The Australian solar industry will soon be subject to a new audit program to test the quality and composition of photovoltaic panels where they are made, to ensure the final products being installed on Australian rooftops are of a consistently high standard.
The Positive Quality program – launched on Thursday by the Australian Solar Council with the backing of market leaders Yingli Solar, Trina Solar, JA Solar and locally-based company Solar Juice – is an independent, industry-led initiative that aims set a new standard of quality control in the Australian market, and increase public confidence in switching to solar.
The voluntary program – companies will have to opt in to be part of it – will see random audits conducted on solar manufacturers who export their panels to Australia.
The tests – conducted four times every year, with just half an hour’s notice – will include audits on all company certifications, a 60 point factory check, detailed random testing of solar panels, and financial verification, to ensure a manufacturer is not on the brink of collapse.
Solar panels that meet the ASC standards will be certified under the Positive Quality program.
ASC chief John Grimes says the audit program will fill a regulatory breach that has concerned industry bodies and market leaders since cheap solar panels started flooding the Australian market.
“Until now, a paper assessment, once every five years, is all that has been done before a particular solar panel can be used in Australia,” Grimes told RenewEconomy on the sidelines of the 2014 Solar Conference & Expo.
“There has been no way (until now) for the public to identify genuine quality solar panels,” Grimes said. “Instead, we see disreputable manufacturers ‘gaming the system,’ substituting cheap materials and pricing quality manufacturers out of the market.
Daman Cole, managing director of Yingli Energy Australia – one of the founding partners of the Positive Quality program – said part of his company’s motivation for backing the new regulations was to raise the overall standard of the Australian PV market, which he described as “one of the most saturated” in the world.
“We want consumers to approach buying solar with the same discerning approach they use to buy a sandwich,” Cole said.

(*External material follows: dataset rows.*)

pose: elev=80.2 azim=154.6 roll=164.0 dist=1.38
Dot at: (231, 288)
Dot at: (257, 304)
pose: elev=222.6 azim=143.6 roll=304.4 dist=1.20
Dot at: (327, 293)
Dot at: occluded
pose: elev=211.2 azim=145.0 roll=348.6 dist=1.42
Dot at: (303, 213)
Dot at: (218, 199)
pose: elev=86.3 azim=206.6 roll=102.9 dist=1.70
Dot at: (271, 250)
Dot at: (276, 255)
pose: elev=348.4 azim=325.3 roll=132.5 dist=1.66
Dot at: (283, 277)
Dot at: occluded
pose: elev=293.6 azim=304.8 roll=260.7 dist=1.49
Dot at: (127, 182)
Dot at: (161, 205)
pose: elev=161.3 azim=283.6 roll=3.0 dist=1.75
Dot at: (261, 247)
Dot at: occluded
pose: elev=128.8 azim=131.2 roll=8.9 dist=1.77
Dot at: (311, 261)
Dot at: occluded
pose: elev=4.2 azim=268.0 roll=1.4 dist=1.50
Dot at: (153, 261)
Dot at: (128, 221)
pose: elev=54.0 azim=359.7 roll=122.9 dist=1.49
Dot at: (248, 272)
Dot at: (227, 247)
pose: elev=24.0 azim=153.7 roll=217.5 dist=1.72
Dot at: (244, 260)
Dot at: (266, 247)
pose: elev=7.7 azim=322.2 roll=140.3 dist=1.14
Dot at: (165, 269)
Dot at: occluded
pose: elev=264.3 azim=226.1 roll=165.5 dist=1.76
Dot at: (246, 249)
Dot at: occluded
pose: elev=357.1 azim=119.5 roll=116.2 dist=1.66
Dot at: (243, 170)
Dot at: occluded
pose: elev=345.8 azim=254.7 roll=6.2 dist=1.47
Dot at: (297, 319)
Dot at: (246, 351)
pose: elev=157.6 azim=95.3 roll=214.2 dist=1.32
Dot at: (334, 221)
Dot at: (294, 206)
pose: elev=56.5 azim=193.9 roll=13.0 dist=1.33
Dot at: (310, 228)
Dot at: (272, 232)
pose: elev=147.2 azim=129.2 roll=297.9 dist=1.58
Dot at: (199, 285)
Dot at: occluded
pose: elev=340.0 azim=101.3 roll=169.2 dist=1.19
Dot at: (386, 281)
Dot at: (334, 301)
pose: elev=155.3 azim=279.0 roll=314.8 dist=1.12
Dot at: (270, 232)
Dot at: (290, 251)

As with sandwiches, he said, the main ingredients of solar panels are largely the same, but the quality of these ingredients and the way they were put together varied greatly.
“You want to choose the cheese made in Tasmania, and the ham that has been organically grown,” he said.
Cole said the measures would also help expose some companies for a lot of “fluffy things” they fed to the consumer, such as the oft-quoted “German manufactured,” which, upon close investigation, could mean any number of things.
Finally, he said, Yingli supported the measures because it didn’t want to give oil and fossil fuel companies any reason to talk the solar industry down.
As the Australia’s insulation industry learned the hard way, a lack of industry-led regulation can be disastrous – especially under the circumstances of a subsidy-driven boom. And in the current political environment, it is more important that ever for the nation’s solar industry to self-regulate.